When selecting an intensity level, it’s important to look at the overall process. It’s not always beneficial to use particularly high intensities, since they may, in some cases, lead to improper curing.
Engineers must consider the working distance, the transmittance of the components, and the thickness of the adhesive. For example, the intensity reaching the component to be bonded depends on the distance between the light source and component. The smaller the working distance, the narrower the light intensity profile or the higher the intensity.
This effect is even more significant for spot lamps than for area lamps. With a spot lamp, a change in distance of just 2 millimeters can make a clear difference. As a general rule of thumb, if the working distance is doubled, the intensity decreases by a factor of four.
The industry distinguishes between two lamp types: spot lamps and area lamps. Spot lamps are used for punctiform or linear bonding, as is often the case in the production of microelectronics. Area lamps are chosen for batch exposure of large surfaces, such as displays or a large number of components at the same time (sealing microswitches, for example). So, depending on the application, different lamps may serve the purpose best.
Area lamps enable simultaneous exposure of large surfaces or continuous exposure in long production lines. When designing production lines, it is advisable to provide for area lamps that can be arrayed modularly in different ways without creating shadows, which can occur if the housing is larger than the exposed area.
The goal should always be to expose the entire surface to be bonded with the same intensity. When large areas are exposed, it’s crucial to ensure stress-free curing of the adhesive to prevent warpage. Only a homogeneous exposure can ensure that the adhesive cures evenly and completely in all areas and achieves the properties required for the application.
Lower-quality lamps often have an inhomogeneous exposure profile due to cheap optics and LEDs, so that light intensity at the center of the bulb is high, but drops off at the edges. The consequences are poor adhesive properties or even component failure.

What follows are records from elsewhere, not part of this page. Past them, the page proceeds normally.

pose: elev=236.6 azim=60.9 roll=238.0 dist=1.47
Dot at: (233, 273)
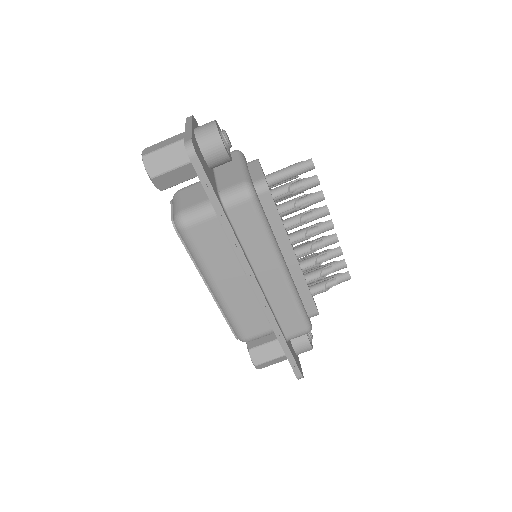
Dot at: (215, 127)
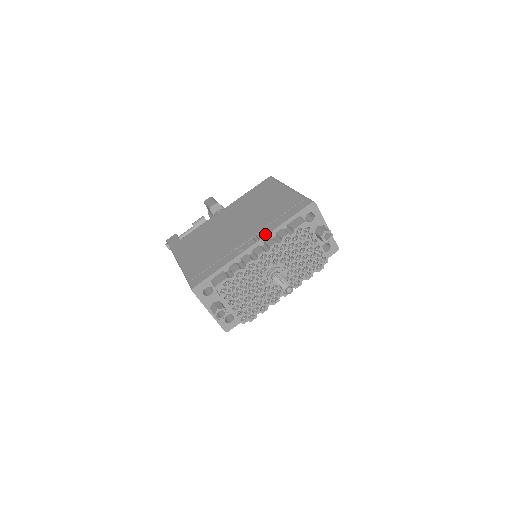
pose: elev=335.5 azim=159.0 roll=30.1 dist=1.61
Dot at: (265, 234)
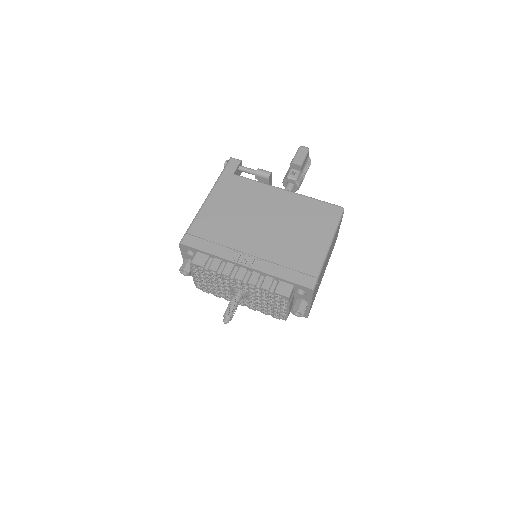
Dot at: (259, 268)
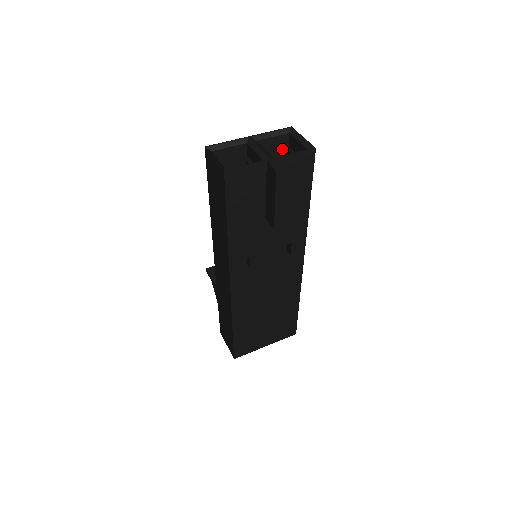
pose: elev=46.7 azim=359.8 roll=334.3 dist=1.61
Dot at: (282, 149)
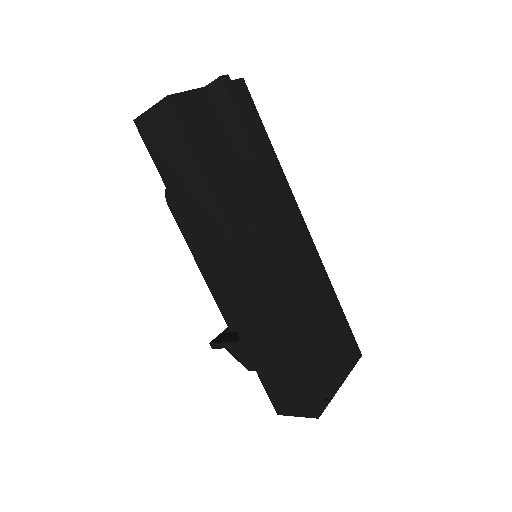
Dot at: occluded
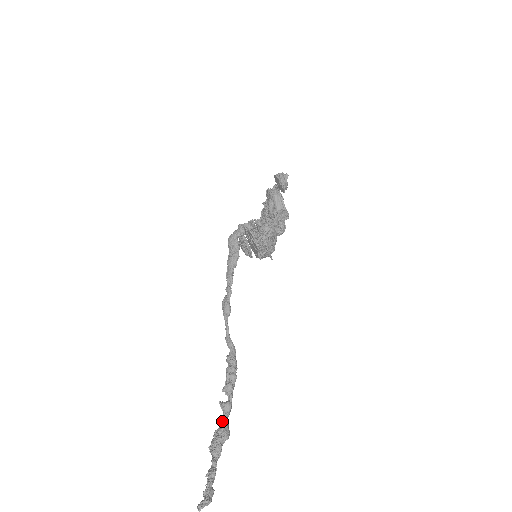
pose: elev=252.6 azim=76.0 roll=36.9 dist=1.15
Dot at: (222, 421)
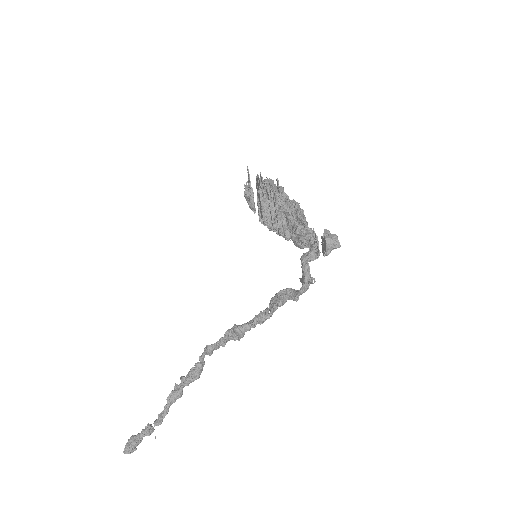
Dot at: (179, 386)
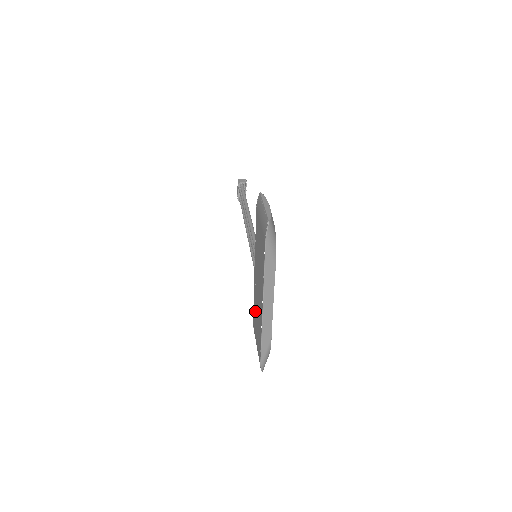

Spot lamps are usually chosen when surfaces of only a few square millimeters must be cured. Most spot lamps use focusing optics that can be swapped out by the user. Thus, spot sizes of different diameters and intensities can be realized, depending on what is best suited for the specific application. Spot lamps are usually cooled passively, but some lamps are equipped with a maintenance-free, water-based cooling system.
Minimal contamination, erroneous parameter changes or the failure of an LED can affect the intensity of LED lamps. To ensure homogeneous exposure and high bonding quality, the intensity of the various lamp heads must be checked regularly. Spectrometers can be used for this purpose.
UV-curing adhesives, in combination with powerful lamp technology, enable fast curing processes, provided that all parameters have been properly tuned. For optimally designed processes, it’s essential to look at the overall system, including the adhesive, the curing lamp (wavelength, intensity and type), the components, and the production line itself. In addition, engineers should choose a lamp type that can accommodate changes in product design or production volume.